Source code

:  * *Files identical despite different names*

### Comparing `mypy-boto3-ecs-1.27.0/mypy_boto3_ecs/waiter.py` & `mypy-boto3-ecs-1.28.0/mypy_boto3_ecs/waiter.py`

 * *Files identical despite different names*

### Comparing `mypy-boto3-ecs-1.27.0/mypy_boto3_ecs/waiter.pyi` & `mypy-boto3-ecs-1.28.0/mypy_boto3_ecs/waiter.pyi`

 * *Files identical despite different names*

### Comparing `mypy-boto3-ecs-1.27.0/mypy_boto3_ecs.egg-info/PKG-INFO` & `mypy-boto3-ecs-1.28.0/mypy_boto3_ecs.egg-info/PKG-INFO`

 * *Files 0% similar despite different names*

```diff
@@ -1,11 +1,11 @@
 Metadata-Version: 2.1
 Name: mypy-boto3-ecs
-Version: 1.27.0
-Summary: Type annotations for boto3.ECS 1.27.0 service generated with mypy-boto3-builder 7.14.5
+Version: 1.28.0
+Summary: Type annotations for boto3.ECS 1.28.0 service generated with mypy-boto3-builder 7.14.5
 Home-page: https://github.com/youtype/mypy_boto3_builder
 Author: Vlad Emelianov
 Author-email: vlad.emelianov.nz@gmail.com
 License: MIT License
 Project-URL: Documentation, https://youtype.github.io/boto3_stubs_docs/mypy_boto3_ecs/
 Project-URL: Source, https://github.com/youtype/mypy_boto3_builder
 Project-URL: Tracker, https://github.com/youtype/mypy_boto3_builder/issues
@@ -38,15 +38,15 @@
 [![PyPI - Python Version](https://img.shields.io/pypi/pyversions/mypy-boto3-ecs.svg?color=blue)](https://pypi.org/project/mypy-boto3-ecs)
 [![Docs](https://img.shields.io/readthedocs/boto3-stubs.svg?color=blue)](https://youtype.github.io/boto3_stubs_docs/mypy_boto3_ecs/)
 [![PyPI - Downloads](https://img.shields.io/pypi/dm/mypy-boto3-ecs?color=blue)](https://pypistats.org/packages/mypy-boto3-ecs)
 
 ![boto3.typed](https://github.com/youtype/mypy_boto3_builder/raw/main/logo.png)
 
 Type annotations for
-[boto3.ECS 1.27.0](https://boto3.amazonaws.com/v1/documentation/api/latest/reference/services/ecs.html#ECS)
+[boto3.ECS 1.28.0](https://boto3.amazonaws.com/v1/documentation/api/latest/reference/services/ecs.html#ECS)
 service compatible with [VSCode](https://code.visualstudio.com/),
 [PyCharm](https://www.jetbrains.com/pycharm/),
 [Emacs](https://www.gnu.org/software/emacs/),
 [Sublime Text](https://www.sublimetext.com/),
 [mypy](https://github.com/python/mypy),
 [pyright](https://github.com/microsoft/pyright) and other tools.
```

*YOUR ASSIGNMENT*
Word for word, repeat each line of the listing.

*PROBLEM SOLUTION*
Source code

:  * *Files identical despite different names*

### Comparing `mypy-boto3-ecs-1.27.0/mypy_boto3_ecs/waiter.py` & `mypy-boto3-ecs-1.28.0/mypy_boto3_ecs/waiter.py`

 * *Files identical despite different names*

### Comparing `mypy-boto3-ecs-1.27.0/mypy_boto3_ecs/waiter.pyi` & `mypy-boto3-ecs-1.28.0/mypy_boto3_ecs/waiter.pyi`

 * *Files identical despite different names*

### Comparing `mypy-boto3-ecs-1.27.0/mypy_boto3_ecs.egg-info/PKG-INFO` & `mypy-boto3-ecs-1.28.0/mypy_boto3_ecs.egg-info/PKG-INFO`

 * *Files 0% similar despite different names*

```diff
@@ -1,11 +1,11 @@
 Metadata-Version: 2.1
 Name: mypy-boto3-ecs
-Version: 1.27.0
-Summary: Type annotations for boto3.ECS 1.27.0 service generated with mypy-boto3-builder 7.14.5
+Version: 1.28.0
+Summary: Type annotations for boto3.ECS 1.28.0 service generated with mypy-boto3-builder 7.14.5
 Home-page: https://github.com/youtype/mypy_boto3_builder
 Author: Vlad Emelianov
 Author-email: vlad.emelianov.nz@gmail.com
 License: MIT License
 Project-URL: Documentation, https://youtype.github.io/boto3_stubs_docs/mypy_boto3_ecs/
 Project-URL: Source, https://github.com/youtype/mypy_boto3_builder
 Project-URL: Tracker, https://github.com/youtype/mypy_boto3_builder/issues
@@ -38,15 +38,15 @@
 [![PyPI - Python Version](https://img.shields.io/pypi/pyversions/mypy-boto3-ecs.svg?color=blue)](https://pypi.org/project/mypy-boto3-ecs)
 [![Docs](https://img.shields.io/readthedocs/boto3-stubs.svg?color=blue)](https://youtype.github.io/boto3_stubs_docs/mypy_boto3_ecs/)
 [![PyPI - Downloads](https://img.shields.io/pypi/dm/mypy-boto3-ecs?color=blue)](https://pypistats.org/packages/mypy-boto3-ecs)
 
 ![boto3.typed](https://github.com/youtype/mypy_boto3_builder/raw/main/logo.png)
 
 Type annotations for
-[boto3.ECS 1.27.0](https://boto3.amazonaws.com/v1/documentation/api/latest/reference/services/ecs.html#ECS)
+[boto3.ECS 1.28.0](https://boto3.amazonaws.com/v1/documentation/api/latest/reference/services/ecs.html#ECS)
 service compatible with [VSCode](https://code.visualstudio.com/),
 [PyCharm](https://www.jetbrains.com/pycharm/),
 [Emacs](https://www.gnu.org/software/emacs/),
 [Sublime Text](https://www.sublimetext.com/),
 [mypy](https://github.com/python/mypy),
 [pyright](https://github.com/microsoft/pyright) and other tools.
```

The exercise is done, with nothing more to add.